Fitzjarrald v. Fitzjarrald

344 S.W.2d 584 | Ark. | 1961

344 S.W.2d 584 (1961)

Eugene C. FITZJARRALD, Appellant,
v.
Mary Elizabeth FITZJARRALD, Appellee.

No. 5-2350.

Supreme Court of Arkansas.

March 27, 1961.

Griffin Smith, Little Rock, for appellant.

Eldridge & Eldridge, Augusta, for appellee.

HOLT, Justice.

This appeal challenges the chancellor's power to amend a divorce decree rendered in 1944. Eugene C. Fitzjarrald and Mary Elizabeth Fitzjarrald were divorced in Pulaski County on February 11, 1944. The decree rendered in the case made no mention of alimony or child support, although there was a minor child living that was born of the union. On September 16, 1960, some 16 years after the decree was rendered, Mrs. Fitzjarrald filed a petition which, after amendment, alleged that at the time the decree was entered it was her understanding that a contract of support which the parties had entered into was incorporated in the decree. The contract was made an exhibit to the complaint. It was further alleged that the child had become an adult on April 2, 1960 and that appellant had not paid the child support agreed to in the property settlement. Judgment was sought for $2,750. The trial court modified the decree to include the child support agreement and the appeal here challenges the power of the court to do this.

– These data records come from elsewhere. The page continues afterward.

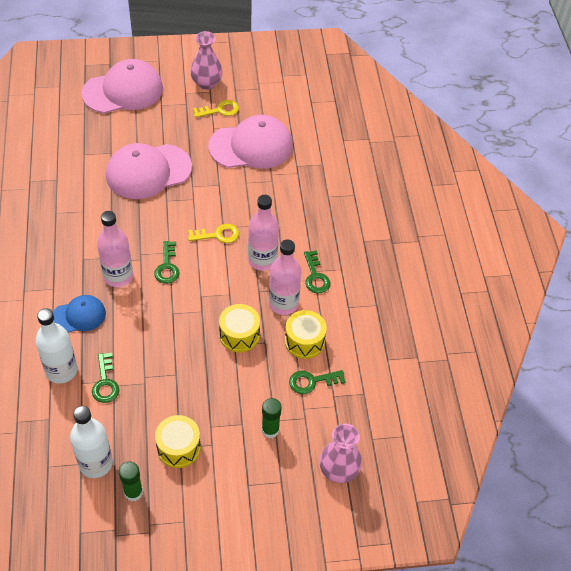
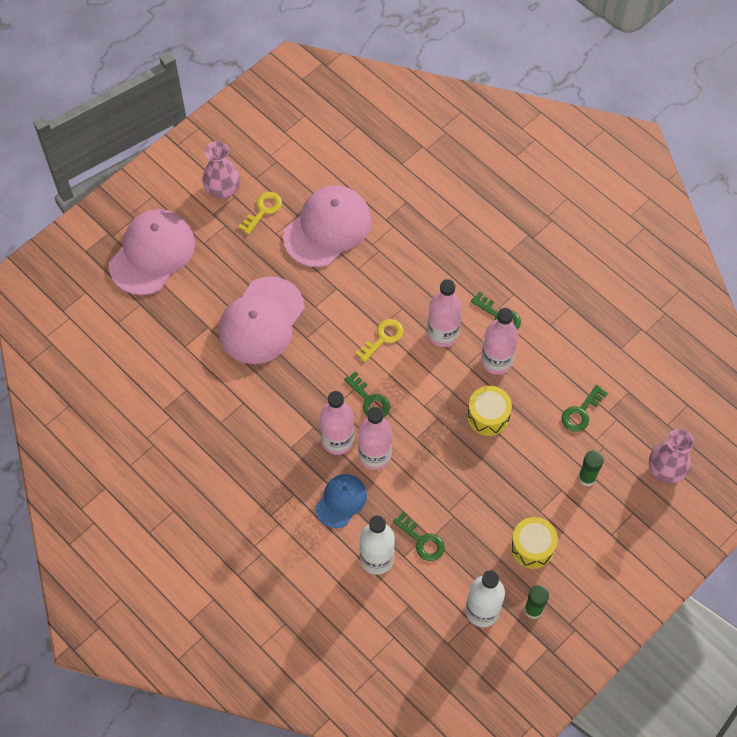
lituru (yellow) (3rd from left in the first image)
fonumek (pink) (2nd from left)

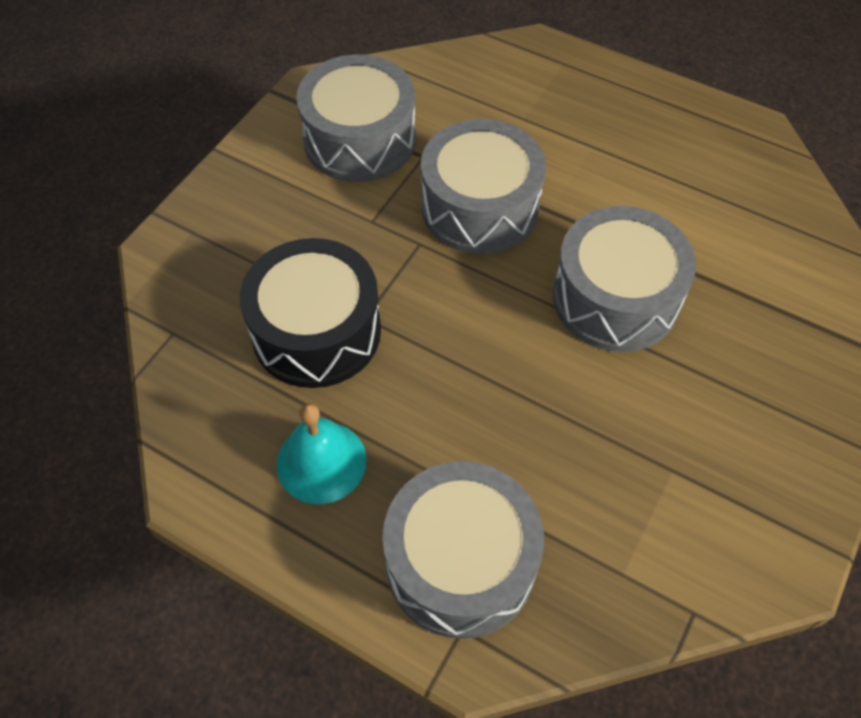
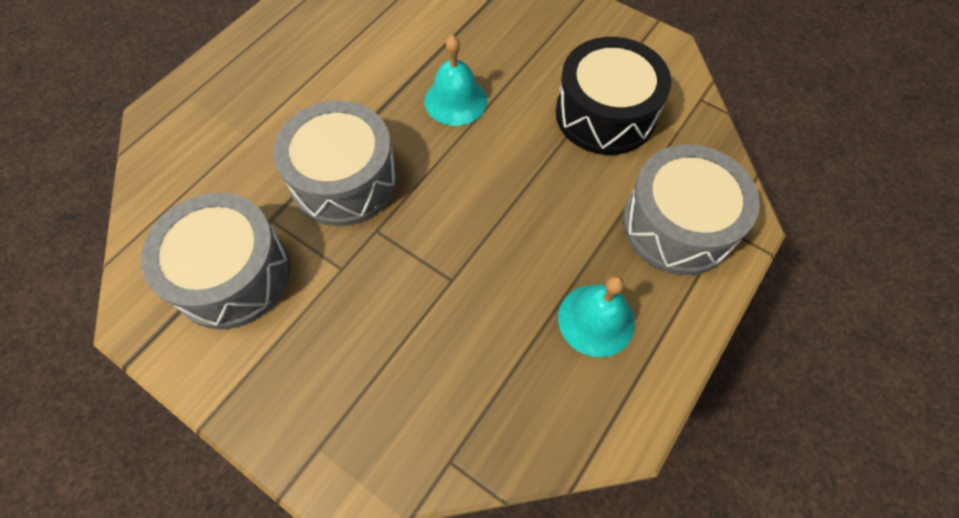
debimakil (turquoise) (1st from left)
lituru (black)

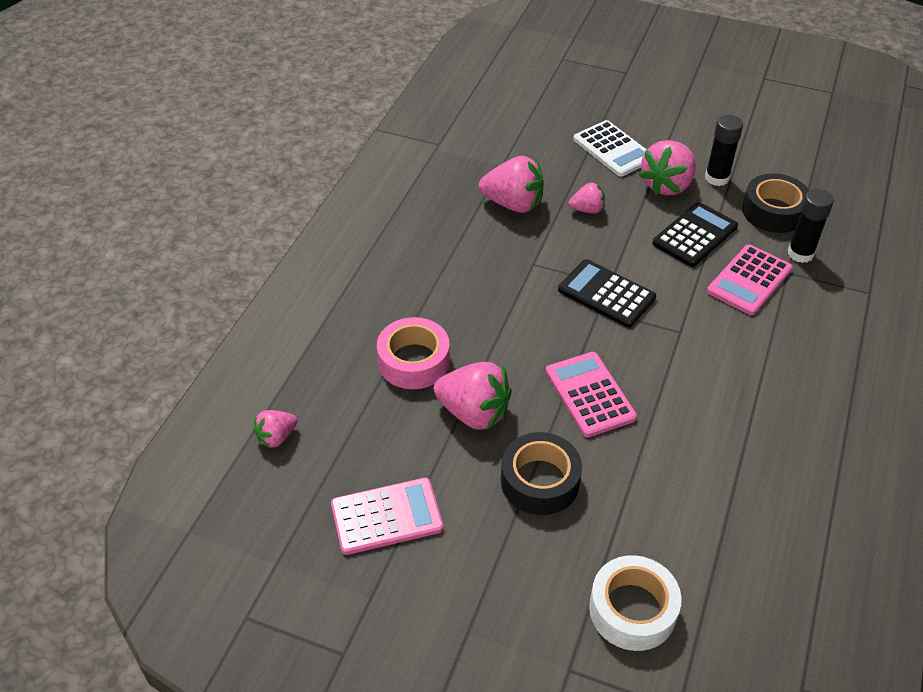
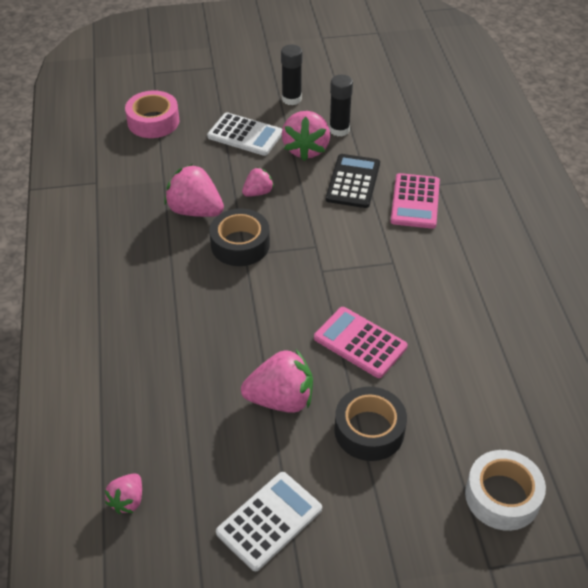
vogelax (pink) (2nd from left)
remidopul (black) (1st from left)
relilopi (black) (1st from left)
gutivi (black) (1st from left in the first image)
remidopul (pink)
gutivi (white) (2nd from left)

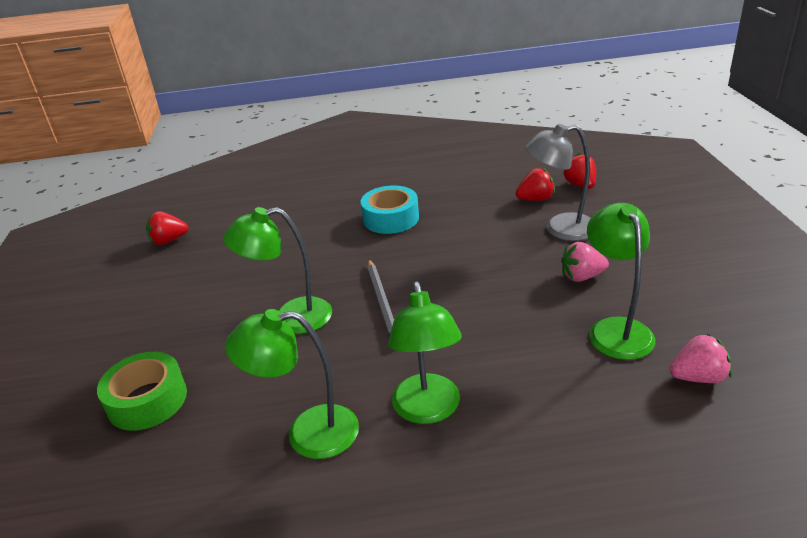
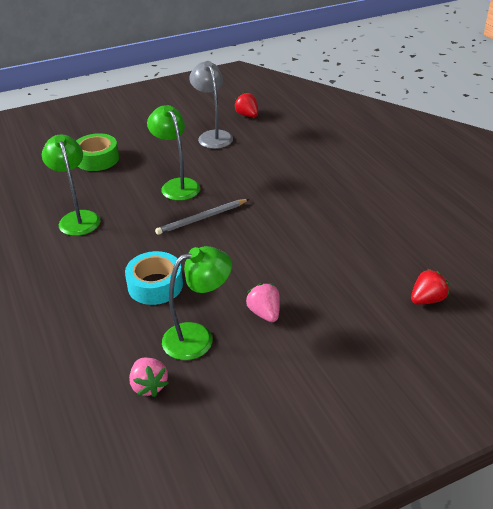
rofurul (grey)
vogelax (red) (2nd from left in the first image)
remidopul (turquoise)
rofurul (green) (3rd from left in the first image)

It appears that there are two methods for amending or changing a final decree after the lapse of the court's term. One is represented by the terms of Ark. Stats. § 29-506 which sets out grounds for vacating or modifying judgment of a trial court after the term of the decree has lapsed. These grounds do not appear to be relevant here since the proceedings were not under the statute. The second method, applicable here, is the inherent power of the trial court to enter and order correcting its judgments where necessary to make them speak the truth and reflect its actions accurately. This inherent authority has been recognized and sustained by this court in a long line of decisions from King & Houston v. State Bank, 9 Ark. 185, to the present. This power is exercised by a nunc *585 pro tunc order. It is confined to correction of a record, to the extent of making it conform to the action which was in reality taken. It does not permit the change of a record to provide something that in retrospect should have been included. This court has no authority after lapse of the term time to revise a judgment, or to correct a judicial mistake, or to adjudicate a matter which might have been considered at the time of the trial, or to grant additional relief which was not in the contemplation of the court at the time the judgment or decree was rendered. In Liddell v. Landau, 87 Ark. 438, 112 S.W. 1085, 1086, we said: "The authority of a court to amend its record by nunc pro tunc order is to make it speak the truth, but not to make it speak what it did not speak but ought to have spoken", and in the more recent case of Wright v. Ford, 216 Ark. 55, 224 S.W.2d 50, this court held: "4. Judgment The common-law rule that no judgment can be amended after the term at which it is rendered has been modified so that where the entry through some plain error fails to correspond with the judgment that was actually rendered, the court can at a later term correct the judgment, but there is no authority to revise a judgment, or to correct a judicial mistake, or to adjudicate a matter which might have been considered at the time of the trial, or to grant an additional relief which was not in the contemplation of the court at the time the judgment was rendered."

This well-established rule rests on the sound policy that matters once litigated should be at an end, otherwise, a court's judgment or decree would be constantly open to attack. In the present case, the decree of the trial court below, from the language of the final order, attempted to adjudicate something which was not considered in the original decree.

Since this was not a nunc pro tunc order attempting to correct a clerical misprision or mistake, the judgment must be and is reversed and the cause remanded.